Democrats in the House of Representatives lost a number of seats they were hoping to win Tuesday night, a blow to the party’s hopes of expanding their majority, as some were projecting Democrats to pick up as many as 15 seats.
As states continue to count votes, many House races were decided on election night, showing big losses for a number of Democrats backed by Speaker of the House Nancy Pelosi and the Democratic Congressional Campaign Committee (DCCC). On election day Pelosi and DCCC chairwoman Rep. Cheri Bustos held a press conference, mentioning how they hoped to gain a number of seats.
However, as the votes started coming in, it was bad news for House Democrats who were trying to expand their 232-197 majority. As of Wednesday night, Republicans flipped 7 seats, for a net gain of 5 seats, The New York Times reported. There are still 43 races that have not yet been decided. Democrats flipped 2 seats. National Republican Congressional Committee (NRCC) spokesman Michael McAdams told the Daily Caller that a House GOP totaling between 208-212 members is not out of the realm of possibilities.
A number of Democratic lawmakers reacted to the losses in a Politico piece published Wednesday, one lawmaker even saying the Democrats’ performance is a “dumpster fire”.
Early on in the night in Miami-Dade County, two Democratic Reps. Debbie Mucarsel-Powell and Donna Shalala, both lost their elections. Shalala served as Health and Human Services secretary under former President Bill Clinton.
In Minnesota, Democratic Rep. Collin Peterson, who served for 15 terms and is the chairman of the Agriculture Committee, was defeated by his Republican opponent Michelle Fischbach, The Hill reported. Oklahoma Democratic Rep. Kendra Horn lost to Republican Stephanie Bice.
In New Mexico, Democratic Rep. Xochitl Torres Small lost to her Republican opponent Yvette Herrell. Democrats also lost a seat in South Carolina, as Rep. Joe Cunningham was defeated by Republican Nancy Mace. In Texas, Democrats did not pick up a single House seat. (RELATED: Michigan, Wisconsin Elections Officials Refuse To Explain Sudden Biden Vote Influx)
In an interview with Politico, Democratic Virginia Rep. Gerry Connolly blamed the polling and news pundits for making false predictions.

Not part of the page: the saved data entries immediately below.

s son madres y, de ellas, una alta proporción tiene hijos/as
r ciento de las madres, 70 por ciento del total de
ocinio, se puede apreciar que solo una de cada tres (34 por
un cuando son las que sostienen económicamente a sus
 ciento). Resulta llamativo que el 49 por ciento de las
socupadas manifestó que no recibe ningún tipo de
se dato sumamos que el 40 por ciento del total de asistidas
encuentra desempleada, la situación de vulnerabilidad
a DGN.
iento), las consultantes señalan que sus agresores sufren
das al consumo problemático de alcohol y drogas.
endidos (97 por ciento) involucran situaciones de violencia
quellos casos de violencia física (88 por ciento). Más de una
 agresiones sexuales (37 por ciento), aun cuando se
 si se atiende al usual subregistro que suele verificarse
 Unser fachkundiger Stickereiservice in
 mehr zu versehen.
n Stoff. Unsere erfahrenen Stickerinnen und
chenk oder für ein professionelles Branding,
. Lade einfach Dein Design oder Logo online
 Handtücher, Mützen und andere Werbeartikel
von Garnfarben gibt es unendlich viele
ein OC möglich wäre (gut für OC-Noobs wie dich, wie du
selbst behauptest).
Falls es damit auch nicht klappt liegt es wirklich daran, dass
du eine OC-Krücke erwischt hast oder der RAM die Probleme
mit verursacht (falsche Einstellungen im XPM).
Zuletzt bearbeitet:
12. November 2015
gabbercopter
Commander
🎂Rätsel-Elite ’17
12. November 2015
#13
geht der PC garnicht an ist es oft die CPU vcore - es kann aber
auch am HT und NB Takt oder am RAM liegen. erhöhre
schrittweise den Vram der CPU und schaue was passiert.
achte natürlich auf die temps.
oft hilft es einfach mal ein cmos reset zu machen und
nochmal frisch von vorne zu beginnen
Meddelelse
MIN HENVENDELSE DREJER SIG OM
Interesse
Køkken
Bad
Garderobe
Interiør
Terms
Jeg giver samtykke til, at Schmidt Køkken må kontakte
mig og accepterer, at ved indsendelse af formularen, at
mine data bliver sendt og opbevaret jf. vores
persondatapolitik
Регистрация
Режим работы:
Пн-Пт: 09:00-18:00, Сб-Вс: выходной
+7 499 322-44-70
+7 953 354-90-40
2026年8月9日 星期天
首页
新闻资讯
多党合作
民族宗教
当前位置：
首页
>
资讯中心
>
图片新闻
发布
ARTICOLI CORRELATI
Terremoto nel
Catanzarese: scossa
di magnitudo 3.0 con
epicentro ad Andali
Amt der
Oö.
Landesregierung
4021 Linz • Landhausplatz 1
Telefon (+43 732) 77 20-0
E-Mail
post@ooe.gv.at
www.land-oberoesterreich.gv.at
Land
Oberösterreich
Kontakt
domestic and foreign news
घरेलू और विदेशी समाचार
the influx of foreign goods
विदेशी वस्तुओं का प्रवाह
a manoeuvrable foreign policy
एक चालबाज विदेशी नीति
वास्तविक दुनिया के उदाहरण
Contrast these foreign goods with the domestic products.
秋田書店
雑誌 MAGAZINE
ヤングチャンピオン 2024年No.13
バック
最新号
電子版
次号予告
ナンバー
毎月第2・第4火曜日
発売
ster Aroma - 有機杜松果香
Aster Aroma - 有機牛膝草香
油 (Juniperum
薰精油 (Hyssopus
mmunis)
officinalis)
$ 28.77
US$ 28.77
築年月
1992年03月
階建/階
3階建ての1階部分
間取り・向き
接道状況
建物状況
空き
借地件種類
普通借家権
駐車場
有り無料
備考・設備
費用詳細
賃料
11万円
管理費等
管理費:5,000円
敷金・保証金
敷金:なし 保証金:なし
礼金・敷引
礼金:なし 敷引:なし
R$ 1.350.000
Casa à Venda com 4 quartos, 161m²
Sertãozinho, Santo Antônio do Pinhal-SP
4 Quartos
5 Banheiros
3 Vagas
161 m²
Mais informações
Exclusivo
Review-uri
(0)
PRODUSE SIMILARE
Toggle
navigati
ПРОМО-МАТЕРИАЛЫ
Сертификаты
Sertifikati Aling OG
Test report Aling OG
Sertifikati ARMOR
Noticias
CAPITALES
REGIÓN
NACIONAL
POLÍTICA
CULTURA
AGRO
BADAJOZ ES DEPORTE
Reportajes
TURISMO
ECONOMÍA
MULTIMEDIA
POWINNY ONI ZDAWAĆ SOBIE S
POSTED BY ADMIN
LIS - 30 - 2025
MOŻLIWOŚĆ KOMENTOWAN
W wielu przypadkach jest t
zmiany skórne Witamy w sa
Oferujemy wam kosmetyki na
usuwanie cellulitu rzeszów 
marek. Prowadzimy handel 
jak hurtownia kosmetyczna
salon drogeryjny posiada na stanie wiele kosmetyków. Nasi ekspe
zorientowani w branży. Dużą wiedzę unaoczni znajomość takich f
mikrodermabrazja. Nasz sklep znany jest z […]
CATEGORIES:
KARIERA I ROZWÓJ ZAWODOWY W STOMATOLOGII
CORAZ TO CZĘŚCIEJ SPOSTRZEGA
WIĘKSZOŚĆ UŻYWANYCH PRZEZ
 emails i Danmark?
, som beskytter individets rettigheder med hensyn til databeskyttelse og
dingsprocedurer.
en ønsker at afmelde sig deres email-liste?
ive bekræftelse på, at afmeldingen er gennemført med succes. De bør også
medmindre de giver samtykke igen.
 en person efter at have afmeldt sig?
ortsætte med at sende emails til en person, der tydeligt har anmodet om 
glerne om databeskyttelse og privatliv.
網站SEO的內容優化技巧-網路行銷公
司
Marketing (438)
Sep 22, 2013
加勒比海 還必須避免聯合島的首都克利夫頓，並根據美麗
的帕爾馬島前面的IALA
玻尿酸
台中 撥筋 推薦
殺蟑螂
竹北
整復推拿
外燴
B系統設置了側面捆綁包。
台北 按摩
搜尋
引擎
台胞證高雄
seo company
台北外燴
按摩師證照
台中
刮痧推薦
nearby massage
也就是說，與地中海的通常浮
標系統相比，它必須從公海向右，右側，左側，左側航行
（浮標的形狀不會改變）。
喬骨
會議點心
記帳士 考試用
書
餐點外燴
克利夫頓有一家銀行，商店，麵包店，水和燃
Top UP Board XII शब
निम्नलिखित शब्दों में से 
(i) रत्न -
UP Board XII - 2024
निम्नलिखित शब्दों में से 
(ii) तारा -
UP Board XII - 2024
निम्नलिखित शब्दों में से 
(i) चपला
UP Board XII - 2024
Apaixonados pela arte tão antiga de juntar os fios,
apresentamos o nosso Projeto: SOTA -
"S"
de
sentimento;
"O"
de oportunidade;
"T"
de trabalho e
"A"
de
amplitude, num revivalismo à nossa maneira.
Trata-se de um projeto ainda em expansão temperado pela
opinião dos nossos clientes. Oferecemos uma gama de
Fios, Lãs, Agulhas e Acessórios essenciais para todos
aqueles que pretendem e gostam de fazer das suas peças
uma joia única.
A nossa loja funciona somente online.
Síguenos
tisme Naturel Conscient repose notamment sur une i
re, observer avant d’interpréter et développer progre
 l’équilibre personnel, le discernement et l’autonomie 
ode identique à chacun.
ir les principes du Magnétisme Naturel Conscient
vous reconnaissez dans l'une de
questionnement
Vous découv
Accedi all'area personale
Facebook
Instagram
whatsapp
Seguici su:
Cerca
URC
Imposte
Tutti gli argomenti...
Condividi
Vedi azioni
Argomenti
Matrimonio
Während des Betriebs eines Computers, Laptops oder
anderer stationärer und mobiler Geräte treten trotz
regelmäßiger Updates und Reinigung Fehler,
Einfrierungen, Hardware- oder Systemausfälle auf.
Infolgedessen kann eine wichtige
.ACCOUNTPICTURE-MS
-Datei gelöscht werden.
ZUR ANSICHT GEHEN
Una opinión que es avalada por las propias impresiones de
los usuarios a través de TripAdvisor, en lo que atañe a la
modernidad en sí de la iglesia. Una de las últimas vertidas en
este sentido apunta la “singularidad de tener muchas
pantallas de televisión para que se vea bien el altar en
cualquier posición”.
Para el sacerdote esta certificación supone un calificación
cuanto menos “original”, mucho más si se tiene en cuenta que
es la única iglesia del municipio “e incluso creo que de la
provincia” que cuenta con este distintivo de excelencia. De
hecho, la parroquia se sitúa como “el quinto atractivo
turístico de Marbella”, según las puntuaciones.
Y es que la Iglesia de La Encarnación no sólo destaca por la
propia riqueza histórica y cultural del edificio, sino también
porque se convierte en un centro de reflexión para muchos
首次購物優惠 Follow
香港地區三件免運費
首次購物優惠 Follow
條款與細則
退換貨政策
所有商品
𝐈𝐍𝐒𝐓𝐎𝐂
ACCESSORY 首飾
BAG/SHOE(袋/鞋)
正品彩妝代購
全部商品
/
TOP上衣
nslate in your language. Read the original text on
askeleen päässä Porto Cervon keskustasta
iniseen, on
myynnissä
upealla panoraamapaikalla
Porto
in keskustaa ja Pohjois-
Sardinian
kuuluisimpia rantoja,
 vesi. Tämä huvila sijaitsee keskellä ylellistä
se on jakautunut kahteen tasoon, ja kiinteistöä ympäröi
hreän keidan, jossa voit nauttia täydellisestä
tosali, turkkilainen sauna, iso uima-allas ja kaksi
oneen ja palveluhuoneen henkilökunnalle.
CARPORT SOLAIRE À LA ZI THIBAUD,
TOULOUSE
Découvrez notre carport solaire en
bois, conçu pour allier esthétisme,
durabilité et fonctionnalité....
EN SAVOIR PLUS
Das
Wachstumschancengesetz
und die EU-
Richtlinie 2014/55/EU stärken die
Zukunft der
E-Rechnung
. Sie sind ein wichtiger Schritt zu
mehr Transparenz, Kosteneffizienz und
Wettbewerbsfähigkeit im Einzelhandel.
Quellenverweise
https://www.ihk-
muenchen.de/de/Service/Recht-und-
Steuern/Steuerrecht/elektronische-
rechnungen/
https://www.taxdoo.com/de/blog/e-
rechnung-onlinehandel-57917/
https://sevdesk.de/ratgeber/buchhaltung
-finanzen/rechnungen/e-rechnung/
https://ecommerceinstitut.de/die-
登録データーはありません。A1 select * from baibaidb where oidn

“I think there’s still a lot of uncertainty. I would say the high expectations that a number of pollsters and pundits created obviously have not been met,” Connolly said. “We’ll have a Democratic majority in the House, and it remains to be seen how big that will be.”
The Daily Caller contacted Pelosi’s office about Democrats’ efforts to expand their majority, to which they did not immediately respond.